Ma gli esiti infausti del collasso del bacino idrico si stanno espandendo ben oltre la relativamente circoscritta area direttamente colpita dall’inondazione. La grande massa d’acqua è infatti stata contaminata da materiale organico ed inorganico durante le prime ore successive alla rottura della diga per poi riconfluire all’interno del fiume Dnepr, miscelandosi alle correnti e andando a sfociare direttamente nel Mar Nero. Le istituzioni ucraine hanno già diramato l’allarme: a Odessa fonti ufficiali asseriscono che la linea di costa dell’area cittadina si è trasformata in “una discarica e un cimitero di animali”, promulgando un divieto di balneazione a causa della rilevata presenza di agenti patogeni biologici che costituiscono una grave minaccia per la vita e la salute della popolazione locale; anche la compravendita di pesce e di altri prodotti marini è stata soggetta a forti limitazioni, poiché tali merci potrebbero essere entrate in contatto con fonti di contaminazione. Misure simili sono state prese anche nella cittadina di Mykolaiv e nel suo oblast, dove è anche stato fortemente sconsigliato il consumo di acqua proveniente dalle condutture.
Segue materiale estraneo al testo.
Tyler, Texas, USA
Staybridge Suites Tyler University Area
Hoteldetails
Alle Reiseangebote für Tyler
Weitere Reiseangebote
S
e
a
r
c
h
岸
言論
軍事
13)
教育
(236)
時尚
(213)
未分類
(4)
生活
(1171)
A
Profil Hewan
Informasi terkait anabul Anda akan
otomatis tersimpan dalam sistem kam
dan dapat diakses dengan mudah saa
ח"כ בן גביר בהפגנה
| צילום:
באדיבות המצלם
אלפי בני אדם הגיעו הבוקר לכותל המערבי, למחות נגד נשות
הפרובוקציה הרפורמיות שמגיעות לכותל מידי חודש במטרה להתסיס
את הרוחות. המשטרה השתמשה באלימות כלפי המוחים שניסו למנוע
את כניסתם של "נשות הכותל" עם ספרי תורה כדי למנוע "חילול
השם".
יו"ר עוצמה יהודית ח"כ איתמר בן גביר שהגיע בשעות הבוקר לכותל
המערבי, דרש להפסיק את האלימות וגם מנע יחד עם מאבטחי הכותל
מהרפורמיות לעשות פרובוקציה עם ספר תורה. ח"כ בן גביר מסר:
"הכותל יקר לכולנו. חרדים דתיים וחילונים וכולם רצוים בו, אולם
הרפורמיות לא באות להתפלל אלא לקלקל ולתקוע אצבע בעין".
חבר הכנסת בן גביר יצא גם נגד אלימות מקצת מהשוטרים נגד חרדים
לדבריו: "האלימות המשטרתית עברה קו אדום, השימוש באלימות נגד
Continuano nel frattempo le discussioni e le reciproche accuse su chi sia il colpevole del cedimento della diga di Kakhovka, un fatto con risvolti militari tutt’altro che trascurabili in questo preciso momento del conflitto. Ma mentre le accuse che Mosca rivolge a Kyiv vacillano di fronte ad un’analisi tecnica dell’evento, quelle rivolte dall’Ucraina alla Russia assumono sempre maggior vigore. Un team di giuristi internazionali che assiste i pubblici ministeri ucraini nelle loro indagini ha definito “altamente probabile” che il crollo della diga sia stato causato da esplosivi piazzati da soldati russi, secondo un’abitudine molto diffusa di minare infrastrutture critiche nell’eventualità di una prossima ritirata.
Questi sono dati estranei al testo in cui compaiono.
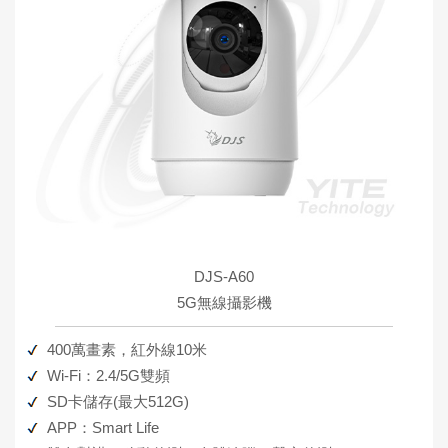
DJS-A60
5G無線攝影機
400萬畫素，紅外線10米
Wi-Fi：2.4/5G雙頻
SD卡儲存(最大512G)
APP：Smart Life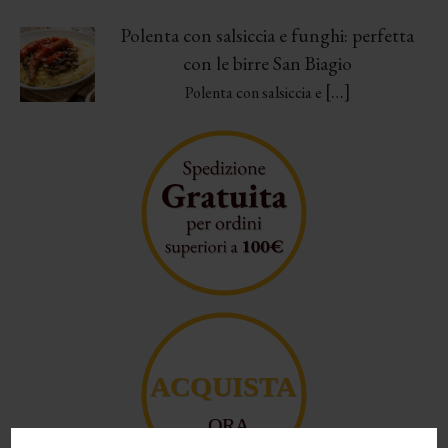
Polenta con salsiccia e funghi: perfetta
con le birre San Biagio
[…]
Polenta con salsiccia e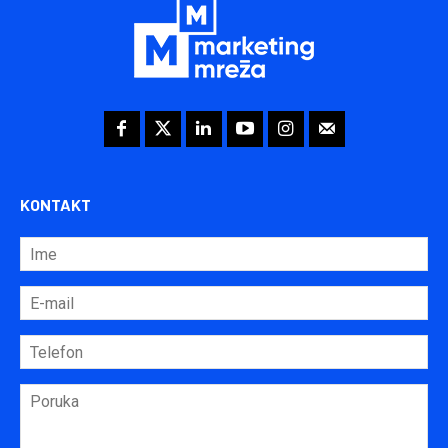
KONTAKT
L’analisi delle immagini satellitari e delle registrazioni di un drone da ricognizione ucraino che sorvolava la centrale idroelettrica di Kakhovka nei giorni dell’incidente sembra avallare questa tesi: secondo queste testimonianze un veicolo civile, contenente barili di presunto esplosivo e collegato alle linee russe da un cavo, sarebbe stato parcheggiato in prossimità del punto esatto di cedimento della diga. Nonostante la forza esplosiva di questo ordigno improvvisato da solo non avrebbe potuto rompere il muro di cemento in uno stato di perfetta manutenzione, i danneggiamenti precedenti (visibili nelle immagini precedenti al giorno dell’esplosione) potrebbero aver reso la struttura della diga molto più vulnerabile, permettendo così all’autobomba di dare il colpo di grazia alla tenuta del muro.